The second element is obvious, but it is probably the most important one of the four that I'm going to talk about, hire the best. Right? If you can take the extra step to hire someone who can excel in something versus someone who can just get the job done, do it. You're going to learn more. It's going to push the rest of the team. It will pay off big time. The third thing, and I think it is also very important but it comes with experience, is don't try to do everything. Like prioritize your strategies that make sense for the company. And you don't need too many. You know, you maybe come down to maybe two or three strategies, but for those strategies, you have to be number one or number two in the industry, right? You have to be like expert in those.
And we all know that everyone in the company has an opinion about marketing, right? People come to you and say, okay, change the CTA background. It should be blue not white, right? Why aren't we on Tik Tok, right? And how come we're doing this event and not another event.

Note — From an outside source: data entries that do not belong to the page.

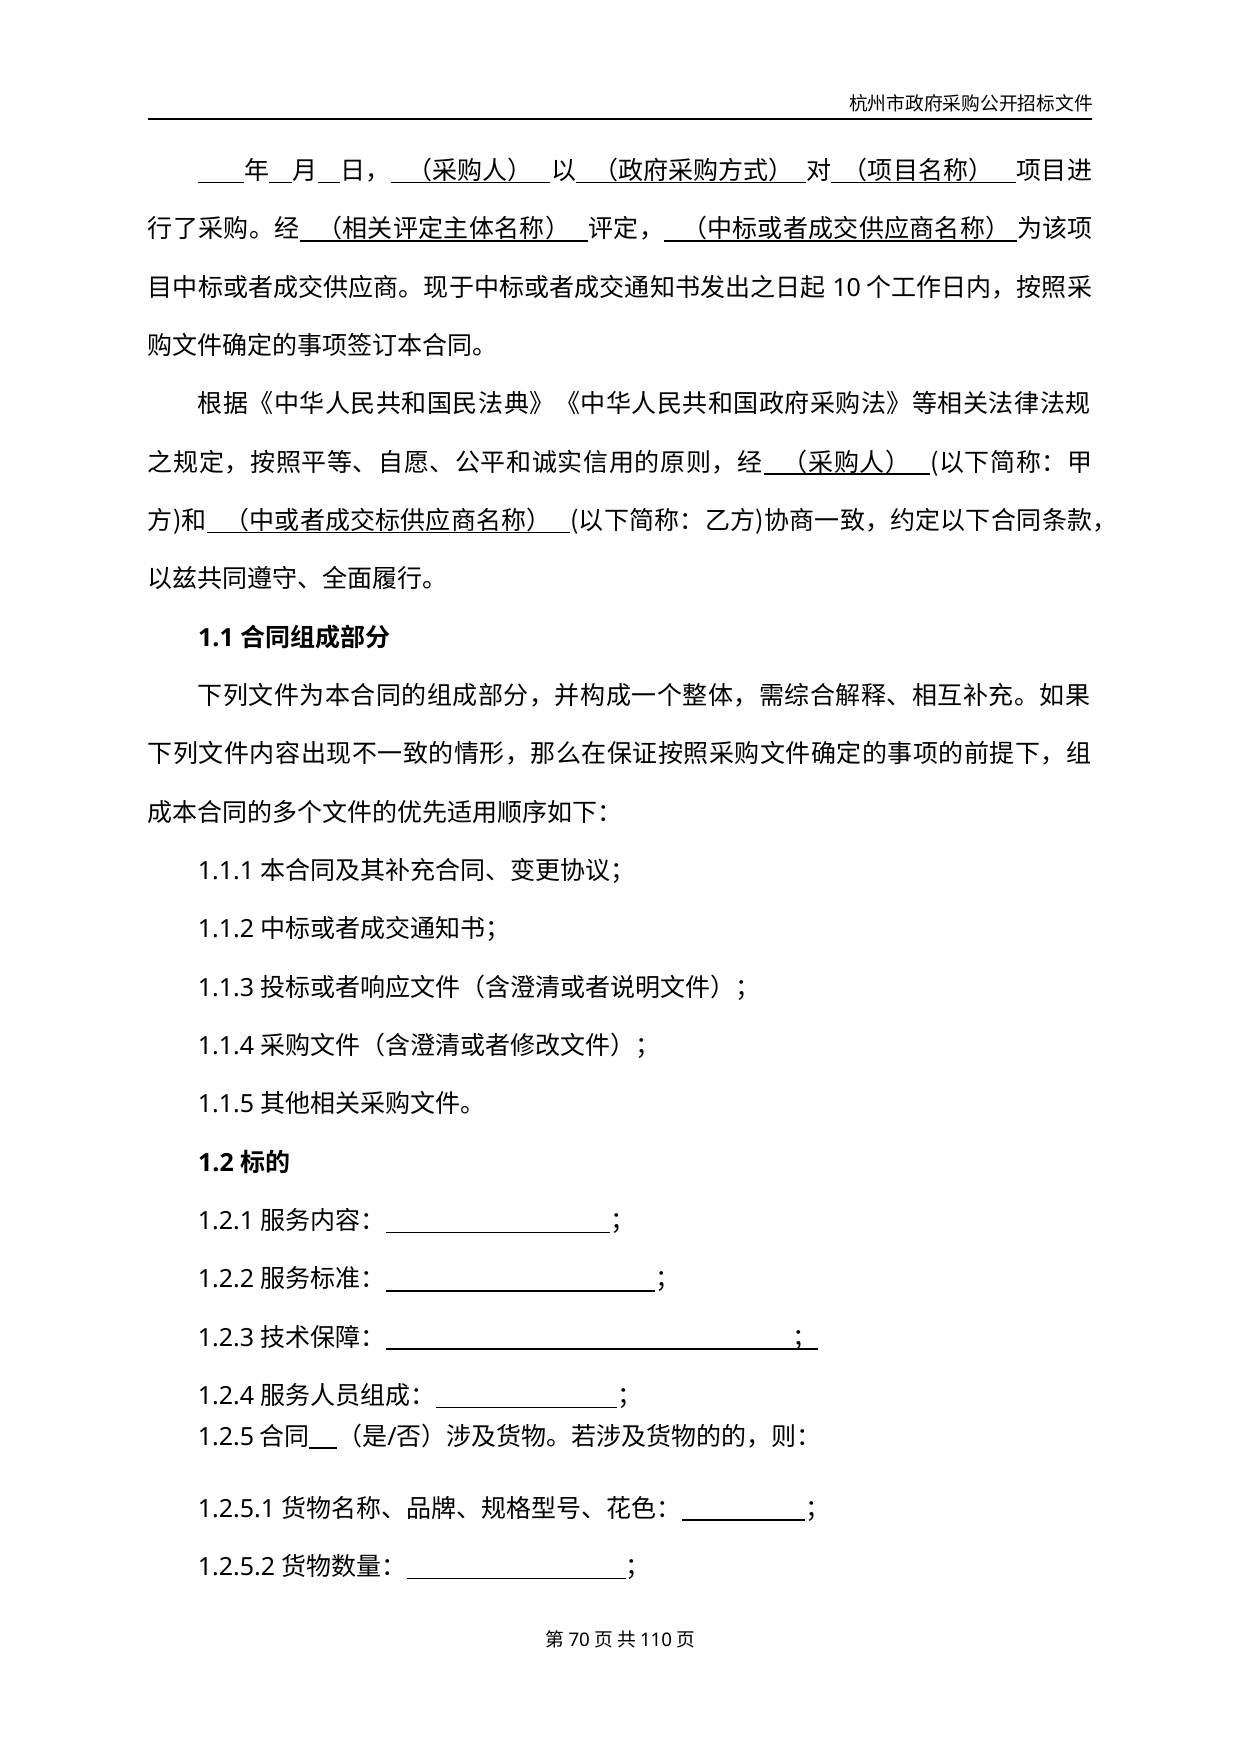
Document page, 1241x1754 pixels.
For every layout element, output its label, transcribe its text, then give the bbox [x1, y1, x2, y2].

text 1.2.5合同 （是/否）涉及货物。若涉及货物的的，则： [148, 1416, 1092, 1452]
text 1.2 标的 [148, 1124, 1092, 1183]
text 1.1.5 其他相关采购文件。 [148, 1066, 1092, 1124]
text 年 月 日， （采购人） 以 （政府采购方式） 对 （项目名称） 项目进行了采购。经 （相关评定主体名称） 评定， （中标或者成交供应商名称） 为该项目中标或者成交供应商。现于中标或者成交通知书发出之日起10个工作日内，按照采购文件确定的事项签订本合同。 [148, 133, 1092, 366]
text 1.2.5.1 货物名称、品牌、规格型号、花色： ； [148, 1471, 1092, 1529]
text 1.1.1 本合同及其补充合同、变更协议； [148, 833, 1092, 891]
text 根据《中华人民共和国民法典》《中华人民共和国政府采购法》等相关法律法规之规定，按照平等、自愿、公平和诚实信用的原则，经 （采购人） (以下简称：甲方)和 （中或者成交标供应商名称） (以下简称：乙方)协商一致，约定以下合同条款，以兹共同遵守、全面履行。 [148, 366, 1092, 599]
text 1.1.2 中标或者成交通知书； [148, 891, 1092, 949]
text 1.2.3 技术保障： ； [148, 1299, 1092, 1358]
text 1.2.5.2 货物数量： ； [148, 1529, 1092, 1587]
text 1.2.2 服务标准： ； [148, 1241, 1092, 1299]
text 1.1.4 采购文件（含澄清或者修改文件）； [148, 1008, 1092, 1066]
text 1.2.1 服务内容： ； [148, 1183, 1092, 1241]
text 1.1.3 投标或者响应文件（含澄清或者说明文件）； [148, 949, 1092, 1008]
text 1.1 合同组成部分 [148, 599, 1092, 658]
text 下列文件为本合同的组成部分，并构成一个整体，需综合解释、相互补充。如果下列文件内容出现不一致的情形，那么在保证按照采购文件确定的事项的前提下，组成本合同的多个文件的优先适用顺序如下： [148, 658, 1092, 833]
text 1.2.4 服务人员组成： ； [148, 1358, 1092, 1416]
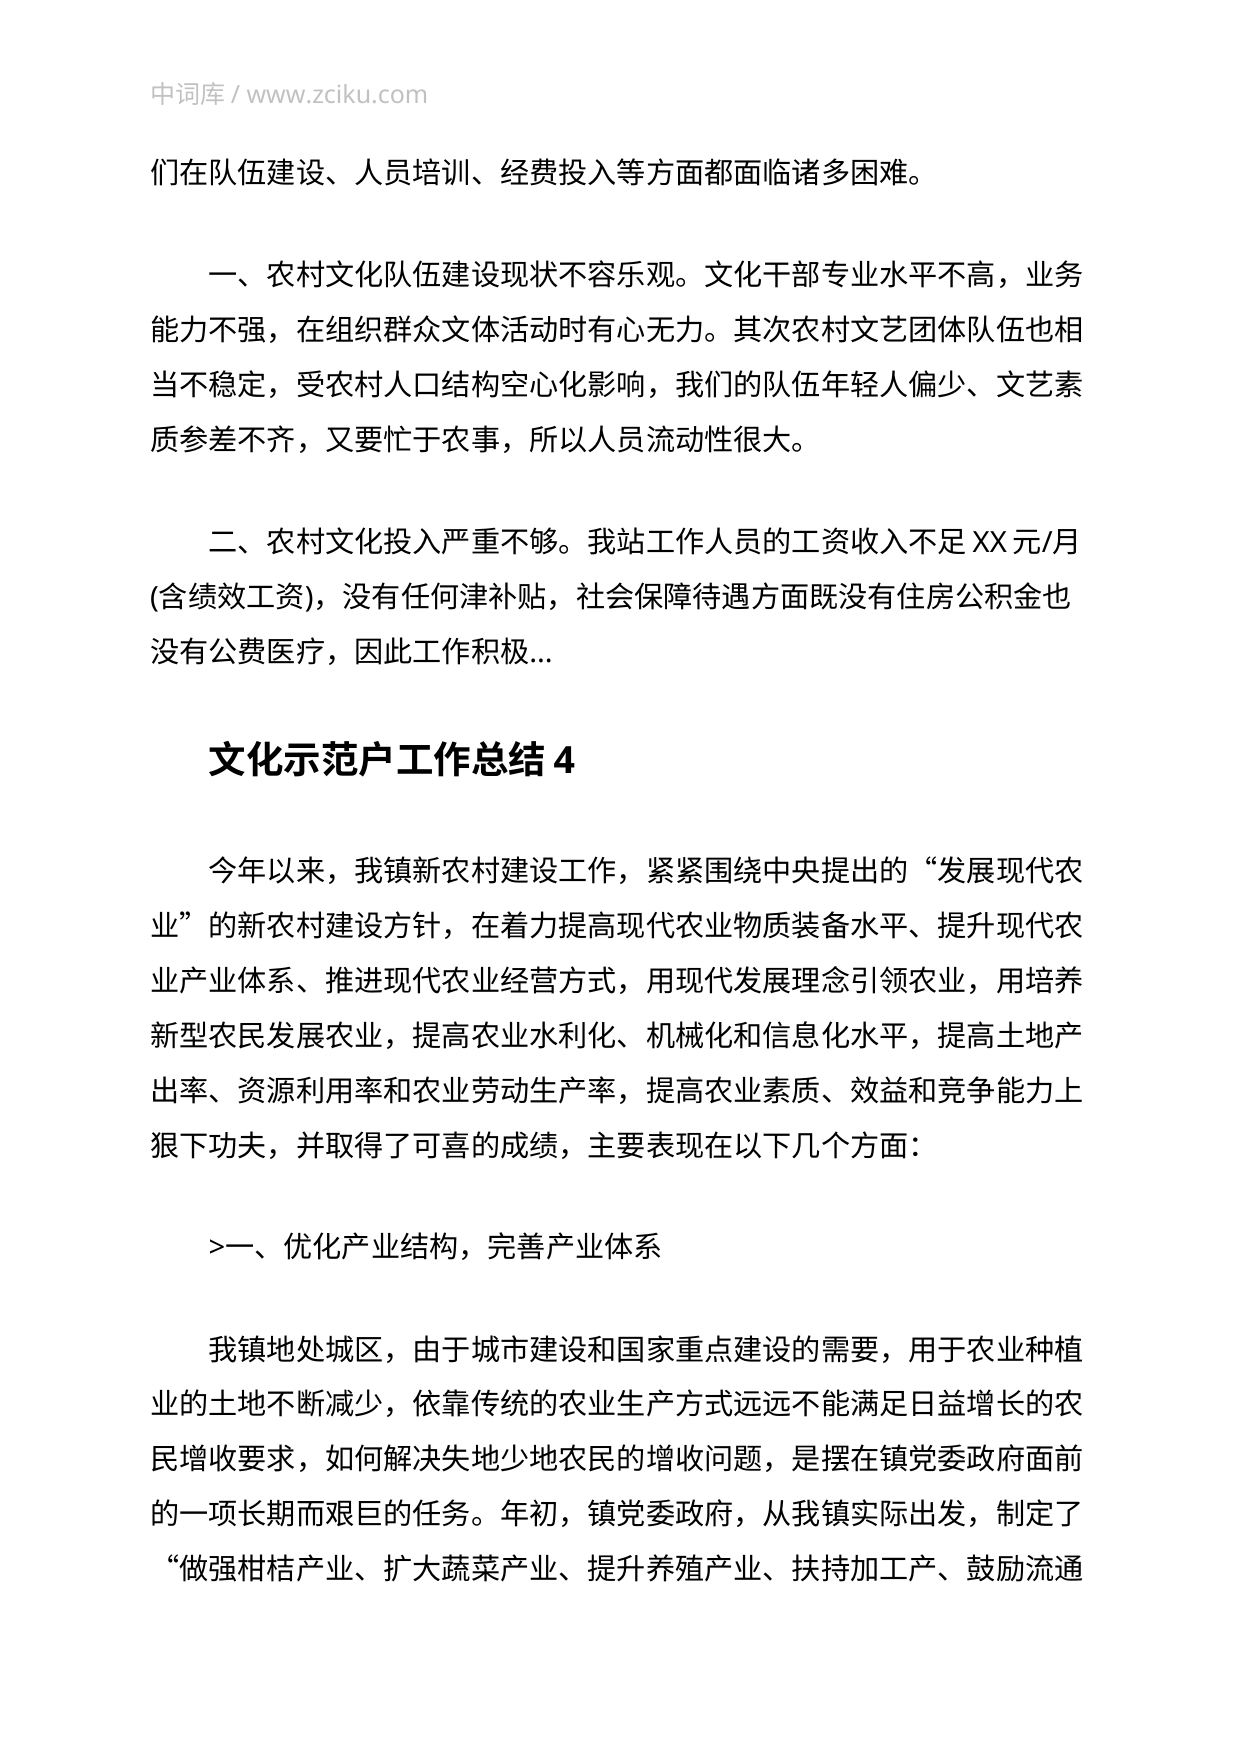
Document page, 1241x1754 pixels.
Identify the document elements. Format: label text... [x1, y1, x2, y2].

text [150, 1326, 1090, 1588]
text 今年以来，我镇新农村建设工作，紧紧围绕中央提出的“发展现代农业”的新农村建设方针，在着力提高现代农业物质装备水平、提升现代农业产业体系、推进现代农业经营方式，用现代发展理念引领农业，用培养新型农民发展农业，提高农业水利化、机械化和信息化水平，提高土地产出率、资源利用率和农业劳动生产率，提高农业素质、效益和竞争能力上狠下功夫，并取得了可喜的成绩，主要表现在以下几个方面： [150, 848, 1090, 1164]
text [150, 150, 1090, 192]
text 文化示范户工作总结4 [150, 730, 1090, 785]
text 一、农村文化队伍建设现状不容乐观。文化干部专业水平不高，业务能力不强，在组织群众文体活动时有心无力。其次农村文艺团体队伍也相当不稳定，受农村人口结构空心化影响，我们的队伍年轻人偏少、文艺素质参差不齐，又要忙于农事，所以人员流动性很大。 [150, 252, 1090, 459]
text >一、优化产业结构，完善产业体系 [150, 1224, 1090, 1266]
text 二、农村文化投入严重不够。我站工作人员的工资收入不足XX元/月(含绩效工资)，没有任何津补贴，社会保障待遇方面既没有住房公积金也没有公费医疗，因此工作积极... [150, 518, 1090, 671]
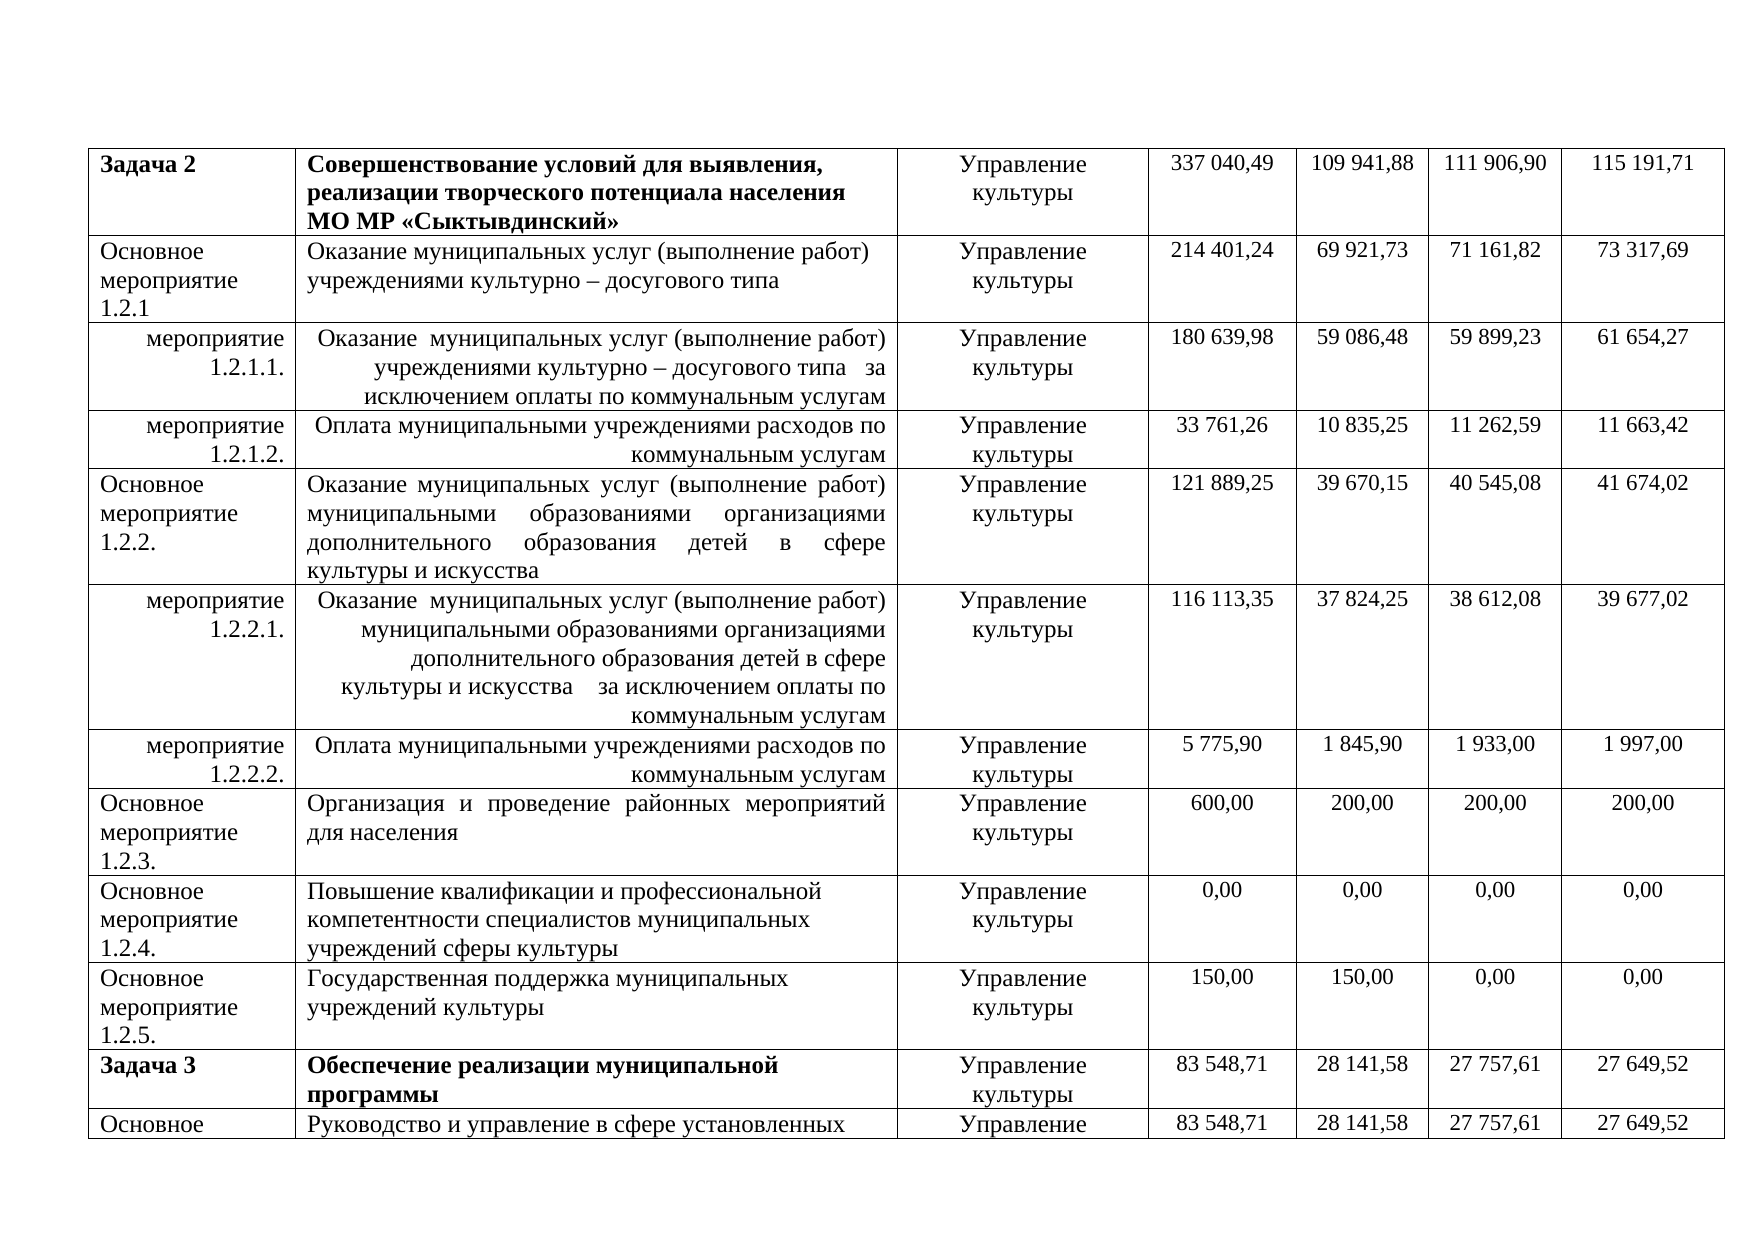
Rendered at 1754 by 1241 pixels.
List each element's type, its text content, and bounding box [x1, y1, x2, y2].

table_cell Обеспечение реализации муниципальной программы [296, 1050, 897, 1108]
table_cell 116 113,35 [1149, 585, 1296, 729]
table_cell 28 141,58 [1297, 1050, 1428, 1108]
table_cell 39 677,02 [1562, 585, 1724, 729]
table_cell Государственная поддержка муниципальных учреждений культуры [296, 963, 897, 1049]
table_cell Основное мероприятие 1.2.4. [89, 876, 295, 962]
table_cell 73 317,69 [1562, 236, 1724, 322]
table_cell Совершенствование условий для выявления, реализации творческого потенциала населения МО МР «Сыктывдинский» [296, 149, 897, 235]
table_cell Оплата муниципальными учреждениями расходов по коммунальным услугам [296, 411, 897, 468]
table_cell 28 141,58 [1297, 1109, 1428, 1138]
table_cell Управление культуры [898, 323, 1148, 409]
table_cell Управление культуры [898, 789, 1148, 875]
table_cell 27 649,52 [1562, 1050, 1724, 1108]
table_cell 38 612,08 [1429, 585, 1561, 729]
table_cell 41 674,02 [1562, 469, 1724, 584]
table_cell 200,00 [1562, 789, 1724, 875]
table_cell 59 086,48 [1297, 323, 1428, 409]
table_cell Оплата муниципальными учреждениями расходов по коммунальным услугам [296, 730, 897, 787]
table_cell Управление культуры [898, 236, 1148, 322]
table_cell 1 997,00 [1562, 730, 1724, 787]
table_cell Управление культуры [898, 1050, 1148, 1108]
table_cell 115 191,71 [1562, 149, 1724, 235]
table_cell Оказание муниципальных услуг (выполнение работ) учреждениями культурно – досугового типа за исключением оплаты по коммунальным услугам [296, 323, 897, 409]
table_cell Оказание муниципальных услуг (выполнение работ) учреждениями культурно – досугового типа [296, 236, 897, 322]
table_cell 150,00 [1149, 963, 1296, 1049]
table_cell мероприятие 1.2.1.1. [89, 323, 295, 409]
table_cell 1 845,90 [1297, 730, 1428, 787]
table_cell 39 670,15 [1297, 469, 1428, 584]
table_cell 71 161,82 [1429, 236, 1561, 322]
table_cell 11 262,59 [1429, 411, 1561, 468]
table_cell 109 941,88 [1297, 149, 1428, 235]
table_cell Оказание муниципальных услуг (выполнение работ) муниципальными образованиями организациями дополнительного образования детей в сфере культуры и искусства [296, 469, 897, 584]
table_cell Управление культуры [898, 585, 1148, 729]
table_cell 0,00 [1429, 876, 1561, 962]
table_cell Повышение квалификации и профессиональной компетентности специалистов муниципальных учреждений сферы культуры [296, 876, 897, 962]
table_cell 40 545,08 [1429, 469, 1561, 584]
table_cell 200,00 [1429, 789, 1561, 875]
table_cell 27 649,52 [1562, 1109, 1724, 1138]
table_cell Основное мероприятие 1.2.1 [89, 236, 295, 322]
table_cell 337 040,49 [1149, 149, 1296, 235]
table_cell 83 548,71 [1149, 1109, 1296, 1138]
table_cell Управление культуры [898, 876, 1148, 962]
table_cell Основное мероприятие 1.2.3. [89, 789, 295, 875]
table_cell 0,00 [1562, 876, 1724, 962]
table_cell 111 906,90 [1429, 149, 1561, 235]
table_cell 0,00 [1429, 963, 1561, 1049]
table_cell Управление культуры [898, 730, 1148, 787]
table_cell 0,00 [1149, 876, 1296, 962]
table_cell 214 401,24 [1149, 236, 1296, 322]
table_cell Основное мероприятие 1.2.2. [89, 469, 295, 584]
table_cell 180 639,98 [1149, 323, 1296, 409]
table_cell Управление культуры [898, 149, 1148, 235]
table_cell Оказание муниципальных услуг (выполнение работ) муниципальными образованиями организациями дополнительного образования детей в сфере культуры и искусства за исключением оплаты по коммунальным услугам [296, 585, 897, 729]
table_cell мероприятие 1.2.1.2. [89, 411, 295, 468]
table_cell 69 921,73 [1297, 236, 1428, 322]
table_cell 121 889,25 [1149, 469, 1296, 584]
table_cell Управление культуры [898, 411, 1148, 468]
table_cell мероприятие 1.2.2.2. [89, 730, 295, 787]
table_cell 600,00 [1149, 789, 1296, 875]
table_cell Организация и проведение районных мероприятий для населения [296, 789, 897, 875]
table_cell 0,00 [1297, 876, 1428, 962]
table_cell 10 835,25 [1297, 411, 1428, 468]
table_cell 59 899,23 [1429, 323, 1561, 409]
table_cell Задача 3 [89, 1050, 295, 1108]
table_cell Управление культуры [898, 1109, 1148, 1138]
table_cell Управление культуры [898, 469, 1148, 584]
table_cell 61 654,27 [1562, 323, 1724, 409]
table_cell 37 824,25 [1297, 585, 1428, 729]
table_cell 27 757,61 [1429, 1109, 1561, 1138]
table_cell 27 757,61 [1429, 1050, 1561, 1108]
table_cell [296, 1109, 897, 1138]
table_cell мероприятие 1.2.2.1. [89, 585, 295, 729]
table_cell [89, 1109, 295, 1138]
table_cell 150,00 [1297, 963, 1428, 1049]
table_cell 0,00 [1562, 963, 1724, 1049]
table_cell Задача 2 [89, 149, 295, 235]
table_cell 200,00 [1297, 789, 1428, 875]
table_cell 5 775,90 [1149, 730, 1296, 787]
table_cell 1 933,00 [1429, 730, 1561, 787]
table_cell Основное мероприятие 1.2.5. [89, 963, 295, 1049]
table_cell Управление культуры [898, 963, 1148, 1049]
table_cell 83 548,71 [1149, 1050, 1296, 1108]
table_cell 33 761,26 [1149, 411, 1296, 468]
table_cell 11 663,42 [1562, 411, 1724, 468]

And, you know, here's a demand gen play that, you know, someone emailed me about, right? Everyone has an opinion. The most successful companies, when it comes to the go to market, they don't try to do everything. They find those one or two things and they become the best in them, right?
And the last thing that I have to admit, I've personally struggled in my career, right? Because you know, is how to learn to fail constructively, right? And there's a lot we can learn here from lean startup models and how the product, agile product development is happening. But no one wants to fail. No high-performance CMO wants to come out and say, you know what, we run this campaign and it didn't work out, right?
CAROLINE: Yeah.
ALEX: But inevitably some of the things we'll try and we'll fail, right? They may fail. So having this culture and this structure in place to measure our learnings, to iterate based on what we're learning, right? And decide, when do we need to persevere and when do we need to pivot away from something? I think it's a huge asset for CMOs especially in technology or software markets where things change very quickly.
CAROLINE: Yeah. Yeah, absolutely. Absolutely. So that was awesome. Thank you so much for spending the time. Alex, I think one of the things I really take away from this conversation is that being accountable and being structured, you know, like when we talk to you, you seem really, really structured, is really, really important to be able to report on what works, what doesn't, having accountability and then eventually be a very successful marketing leader.
ALEX: No, I appreciate the questions. I think they were very, very good questions. I think we're both very passionate about, how can we make marketing really have an equal or even bigger seat on the executive table, right? We don't want to be the one sitting on a stool on the side, we want to have a, you know, a seat that comes with responsibility and accountability as you mentioned.
CAROLINE: Yeah. Exactly. And that starts with revenue, right? Because this is one of the most important drivers of businesses. So yeah. All right. Well, Alex, thank you again. I really appreciate your time today.
ALEX: Of course. Thank you for having me. I appreciate that.